The genetically epilepsy-prone rat: an overview of seizure-prone characteristics and responsiveness to anticonvulsant drugs.

The Genetically Epilepsy-Prone Rat (GEPR) is rapidly gaining support as a model of epilepsy. In addition to a marked sensitivity to both sound-induced and hyperthermic seizures, GEPRs exhibit unusual sensitivity to a number of seizure-provoking modalities, including various forms of electrical and chemical stimulation. The existence of a moderate seizure colony (GEPR-3) and a severe seizure colony (GEPR-9) allows pathophysiological studies of seizure susceptibility and severity. The consistency of seizures within each colony allows for comparisons in seizure naive GEPRs and seizure experienced GEPRs. The consistent seizure responses of the GEPR are also ideal for the testing of anticonvulsant drugs. Further, the relative potencies of anticonvulsant drugs between the two colonies of GEPRs predict the clinical efficacies of traditional antiepileptic drugs and may be able to predict novel anticonvulsants.

Noradrenergic and serotonergic determinants of seizure susceptibility and severity in genetically epilepsy-prone rats.
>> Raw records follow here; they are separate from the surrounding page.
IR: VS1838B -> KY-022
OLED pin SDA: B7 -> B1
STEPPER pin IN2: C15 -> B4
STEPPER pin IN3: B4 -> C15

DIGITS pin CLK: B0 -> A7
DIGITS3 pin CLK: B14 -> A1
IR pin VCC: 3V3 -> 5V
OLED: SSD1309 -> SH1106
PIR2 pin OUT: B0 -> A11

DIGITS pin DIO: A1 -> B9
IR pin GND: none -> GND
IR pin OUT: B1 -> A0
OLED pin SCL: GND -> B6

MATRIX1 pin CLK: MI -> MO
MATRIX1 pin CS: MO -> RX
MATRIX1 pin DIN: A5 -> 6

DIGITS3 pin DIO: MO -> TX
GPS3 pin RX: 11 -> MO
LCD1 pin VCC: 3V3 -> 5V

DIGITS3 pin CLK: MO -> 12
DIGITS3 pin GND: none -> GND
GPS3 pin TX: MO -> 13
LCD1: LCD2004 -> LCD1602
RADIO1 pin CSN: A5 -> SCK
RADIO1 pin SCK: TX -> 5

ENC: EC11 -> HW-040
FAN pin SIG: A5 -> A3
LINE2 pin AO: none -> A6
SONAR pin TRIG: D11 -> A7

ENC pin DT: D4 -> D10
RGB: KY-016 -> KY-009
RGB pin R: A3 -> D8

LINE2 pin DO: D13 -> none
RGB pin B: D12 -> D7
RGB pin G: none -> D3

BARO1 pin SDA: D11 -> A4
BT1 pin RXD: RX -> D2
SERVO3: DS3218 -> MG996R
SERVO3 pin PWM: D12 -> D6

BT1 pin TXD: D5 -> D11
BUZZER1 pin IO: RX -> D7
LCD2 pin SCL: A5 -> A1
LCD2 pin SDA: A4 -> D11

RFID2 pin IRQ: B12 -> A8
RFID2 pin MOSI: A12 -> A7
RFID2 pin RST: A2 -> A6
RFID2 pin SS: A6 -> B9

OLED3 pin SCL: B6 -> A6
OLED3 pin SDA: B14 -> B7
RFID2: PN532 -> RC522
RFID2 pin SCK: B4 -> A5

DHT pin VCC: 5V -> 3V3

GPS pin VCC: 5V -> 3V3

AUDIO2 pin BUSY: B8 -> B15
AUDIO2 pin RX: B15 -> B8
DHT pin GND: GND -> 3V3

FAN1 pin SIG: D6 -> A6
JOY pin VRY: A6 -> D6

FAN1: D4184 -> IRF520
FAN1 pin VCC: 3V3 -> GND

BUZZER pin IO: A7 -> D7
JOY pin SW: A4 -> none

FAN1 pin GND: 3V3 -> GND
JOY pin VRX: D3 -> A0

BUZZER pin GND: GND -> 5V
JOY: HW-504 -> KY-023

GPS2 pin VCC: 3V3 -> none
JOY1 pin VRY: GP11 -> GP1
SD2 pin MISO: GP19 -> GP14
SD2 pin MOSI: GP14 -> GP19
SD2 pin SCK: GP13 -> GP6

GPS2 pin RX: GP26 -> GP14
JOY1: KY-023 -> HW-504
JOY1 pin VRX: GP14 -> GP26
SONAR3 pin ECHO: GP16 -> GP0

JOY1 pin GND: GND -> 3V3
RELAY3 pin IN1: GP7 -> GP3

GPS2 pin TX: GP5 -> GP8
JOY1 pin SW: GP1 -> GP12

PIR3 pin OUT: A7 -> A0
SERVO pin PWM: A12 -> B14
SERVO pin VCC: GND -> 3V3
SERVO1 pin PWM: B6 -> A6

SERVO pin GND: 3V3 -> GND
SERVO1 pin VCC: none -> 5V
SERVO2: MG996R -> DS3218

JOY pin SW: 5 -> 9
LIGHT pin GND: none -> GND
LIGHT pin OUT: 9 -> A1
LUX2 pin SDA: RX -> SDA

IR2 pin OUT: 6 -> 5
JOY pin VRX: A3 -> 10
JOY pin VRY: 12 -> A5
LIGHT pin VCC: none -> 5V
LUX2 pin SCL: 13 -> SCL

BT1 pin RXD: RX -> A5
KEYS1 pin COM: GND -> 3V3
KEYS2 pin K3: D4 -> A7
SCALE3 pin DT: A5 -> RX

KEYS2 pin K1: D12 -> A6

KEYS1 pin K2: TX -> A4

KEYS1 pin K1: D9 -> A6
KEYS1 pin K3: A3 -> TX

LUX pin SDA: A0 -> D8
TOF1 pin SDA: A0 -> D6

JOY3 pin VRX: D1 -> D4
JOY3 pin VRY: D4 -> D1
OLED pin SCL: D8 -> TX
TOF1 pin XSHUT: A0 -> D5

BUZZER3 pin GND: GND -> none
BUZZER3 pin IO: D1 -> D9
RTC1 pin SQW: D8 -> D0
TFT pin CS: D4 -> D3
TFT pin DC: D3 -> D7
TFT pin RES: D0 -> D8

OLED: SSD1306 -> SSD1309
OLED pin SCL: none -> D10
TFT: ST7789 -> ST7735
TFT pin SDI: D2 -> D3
Pharmacological studies demonstrate a reciprocal relationship between both noradrenergic and serotonergic transmission and audiogenic seizure severity and susceptibility in the genetically epilepsy-prone rat (GEPR). In contrast, drug-induced changes in the neurochemical indices of dopaminergic activity do not result in alterations in seizure severity. These pharmacological investigations led to the hypothesis that both noradrenergic and serotonergic neurons are capable of regulating seizure severity in the GEPR. Pharmacological investigations also provided evidence that monoaminergic neurons serve as determinants of seizure susceptibility in these epileptic animals. The GEPR is susceptible to environmentally-induced seizures which cannot be precipitated in neurologically normal subjects. Drug studies suggest that monoaminergic decrements serve as one set of susceptibility determinants. However, non-monoaminergic abnormalities also play important roles in the seizure predisposition which characterizes the GEPR. Pathophysiological studies have confirmed and extended the concepts generated by the pharmacological investigations. Noradrenergic and serotonergic deficits do indeed characterize the seizure naive state of the GEPR. These studies have provided a basis for tentative identification of areas of the brain in which monoaminergic abnormalities regulate seizure severity and susceptibility. Monoaminergic defects in some areas such as the thalamus may regulate both susceptibility and severity. In other areas, defects may regulate only severity or susceptibility. In the striatum, noradrenergic defects do not appear to be present and probably are not determinants of the epileptic state of the GEPR.

Angular bundle kindling is accelerated in rats with a genetic predisposition to acoustic stimulus-induced seizures.

Limbic kindling was examined in genetically epilepsy-prone (GEPR) and non-epileptic control rats. The early stage of kindling development was accelerated in both groups of GEPR rats compared to controls. Later stages of kindling were accelerated in GEPR-9 but not GEPR-3 rats. These results indicate that GEPR rats have an enhanced susceptibility to limbic kindling and suggest that limbic brain alterations may contribute to acceleration of the early stage kindling development in GEPR rats.